Hoe de files wél aanpakken - Pieter Vansteenwegen en Chris Tampère

opinie
Opinie

Wanneer een opiniestuk over het fileprobleem in Vlaanderen begint met “Ik ben geen verkeersspecialist” dan voelen wij ons uiteraard aangesproken. Wij zijn namelijk wel verkeersspecialisten, aan het “KU Leuven Mobility Research Center (L-Mob)”. We vonden het trouwens een sterke en genuanceerde opinie met enkele terechte argumenten. Maar we willen toch enkele hardnekkige misverstanden over bijvoorbeeld rekeningrijden en salariswagens de wereld uit helpen.

Pieter Vansteenwegen en Chris Tampère (KU Leuven) zijn docenten aan de opleiding burgerlijk ingenieur “Verkeer, Logistiek en Intelligente Transportsystemen”.

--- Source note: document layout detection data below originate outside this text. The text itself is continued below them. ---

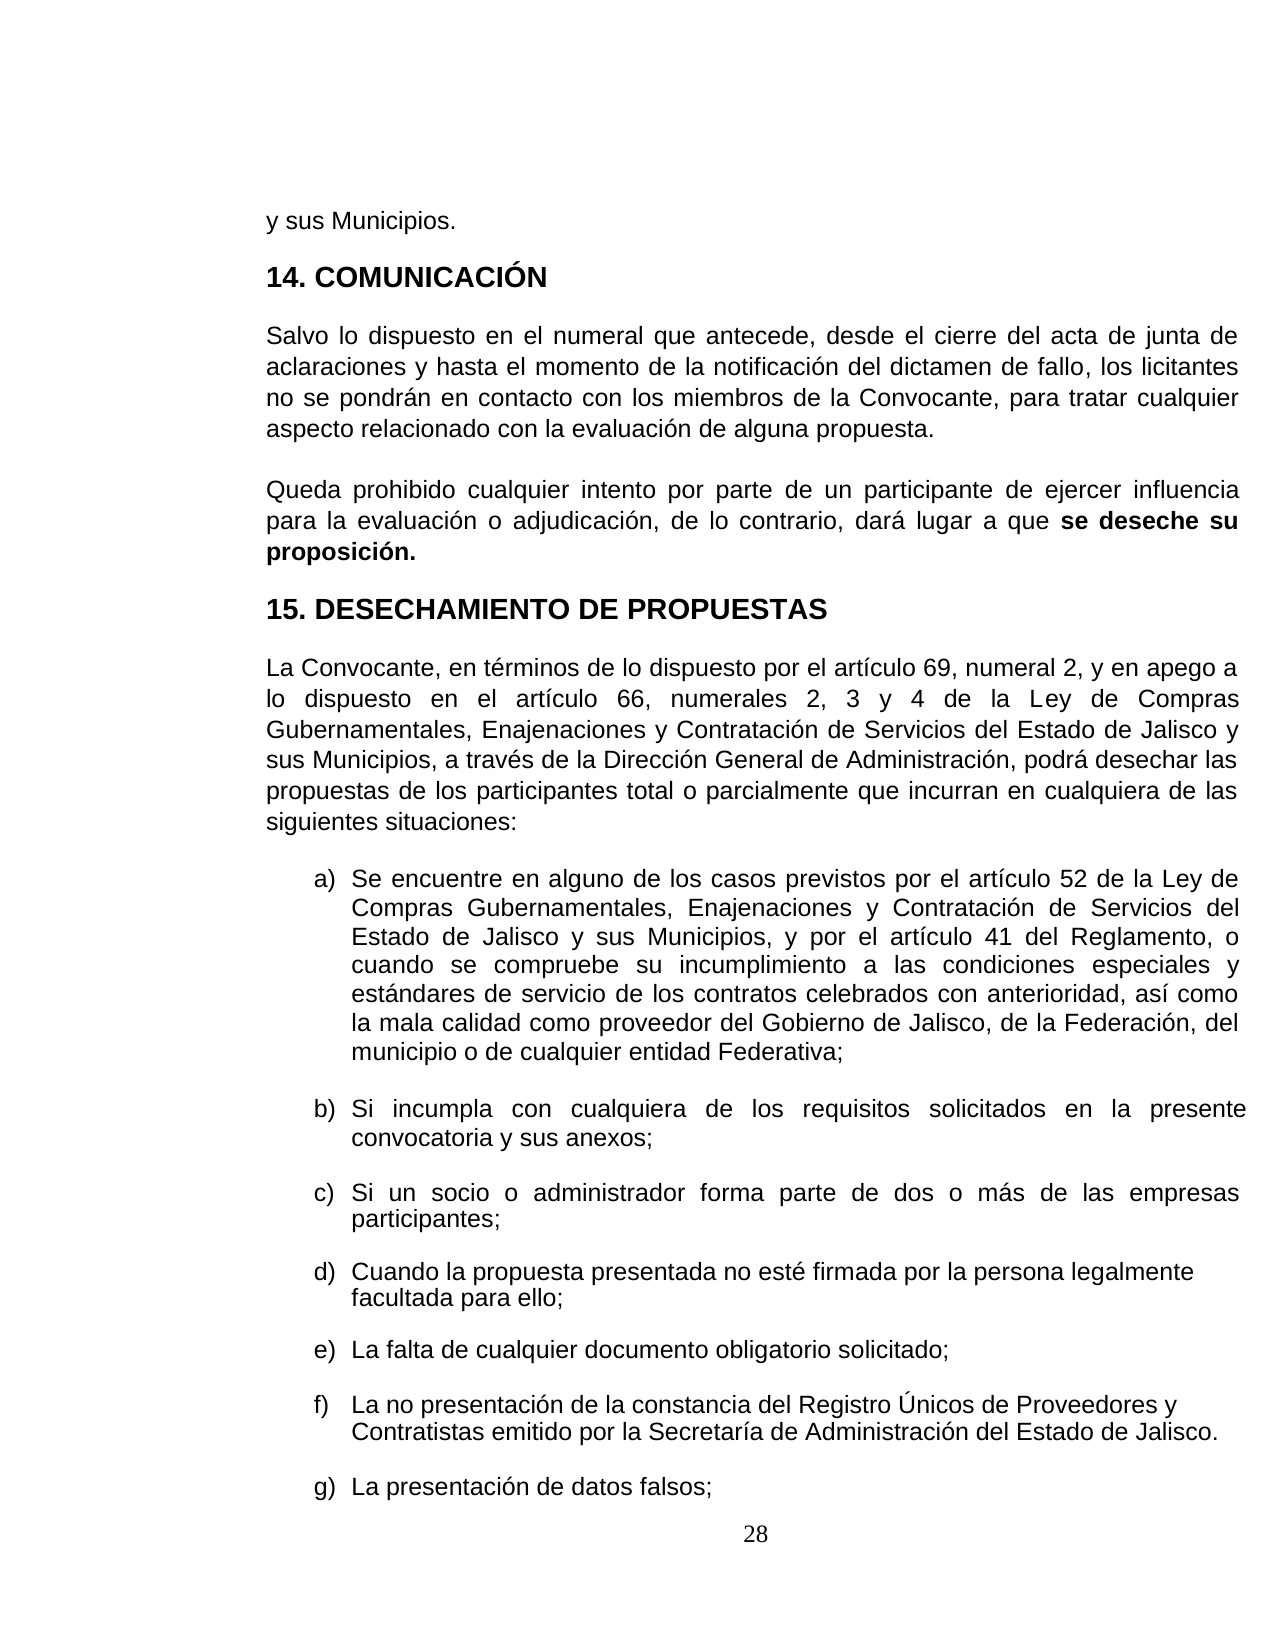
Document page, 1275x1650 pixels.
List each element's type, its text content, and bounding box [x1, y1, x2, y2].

list Se encuentre en alguno de los casos previstos por el artículo 52 de la Ley de Compras Gubernamentales, Enajenaciones y Contratación de Servicios del Estado de Jalisco y sus Municipios, y por el artículo 41 del Reglamento, o cuando se compruebe su incumplimiento a las condiciones especiales y estándares de servicio de los contratos celebrados con anterioridad, así como la mala calidad como proveedor del Gobierno de Jalisco, de la Federación, del municipio o de cualquier entidad Federativa; [314, 864, 1239, 1065]
subtitle 15. DESECHAMIENTO DE PROPUESTAS [266, 592, 1245, 626]
list Si un socio o administrador forma parte de dos o más de las empresas participantes; [314, 1180, 1239, 1233]
list Si incumpla con cualquiera de los requisitos solicitados en la presente convocatoria y sus anexos; [314, 1094, 1247, 1152]
list La presentación de datos falsos; [314, 1472, 1247, 1500]
subtitle 14. COMUNICACIÓN [266, 260, 1245, 294]
text La Convocante, en términos de lo dispuesto por el artículo 69, numeral 2, y en apego a lo dispuesto en el artículo 66, numerales 2, 3 y 4 de la Ley de Compras Gubernamentales, Enajenaciones y Contratación de Servicios del Estado de Jalisco y sus Municipios, a través de la Dirección General de Administración, podrá desechar las propuestas de los participantes total o parcialmente que incurran en cualquiera de las siguientes situaciones: [266, 653, 1239, 836]
text Queda prohibido cualquier intento por parte de un participante de ejercer influencia para la evaluación o adjudicación, de lo contrario, dará lugar a que se deseche su proposición. [266, 475, 1239, 565]
list La no presentación de la constancia del Registro Únicos de Proveedores y Contratistas emitido por la Secretaría de Administración del Estado de Jalisco. [314, 1393, 1247, 1445]
text Salvo lo dispuesto en el numeral que antecede, desde el cierre del acta de junta de aclaraciones y hasta el momento de la notificación del dictamen de fallo, los licitantes no se pondrán en contacto con los miembros de la Convocante, para tratar cualquier aspecto relacionado con la evaluación de alguna propuesta. [266, 321, 1239, 442]
list La falta de cualquier documento obligatorio solicitado; [314, 1338, 1247, 1364]
list Cuando la propuesta presentada no esté firmada por la persona legalmente facultada para ello; [314, 1259, 1247, 1312]
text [266, 207, 1239, 235]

Laat ons starten met te zeggen dat het natuurlijk onmogelijk is om hét fileprobleem op te lossen. Er zijn namelijk veel verschillende fileproblemen die soms wel, maar niet altijd, sterk met elkaar samenhangen. Naar een dokter stap je ook niet met de vraag om dé gezondheid te verbeteren: elke gezondheidsklacht vraagt om een specifieke behandeling, soms hangen klachten met elkaar samen en is een meer integrale oplossing aangewezen. Dat is in mobiliteit niet anders. En dus is het wel degelijk mogelijk om een heleboel problematische verkeerssituaties in Vlaanderen aanzienlijk te verbeteren, dankzij verschillende haalbare maatregelen die elk gericht zijn op een deel van hét fileprobleem. Deze maatregelen stellen we hieronder voor.

Rekeningrijden

Ongeveer alle verkeersspecialisten zijn het erover eens dat een slimme kilometerheffing noodzakelijk is als deel van de oplossing, en technologisch perfect haalbaar. Dit betekent dat autobestuurders een heffing betalen die afhangt van het tijdstip waarop ze een bepaalde weg gebruiken. Bijvoorbeeld meer tijdens de spitsuren in de zones rond Brussel en Antwerpen. Dit laat toe om het autoverkeer beter te sturen en te ontmoedigen waar dat nodig is.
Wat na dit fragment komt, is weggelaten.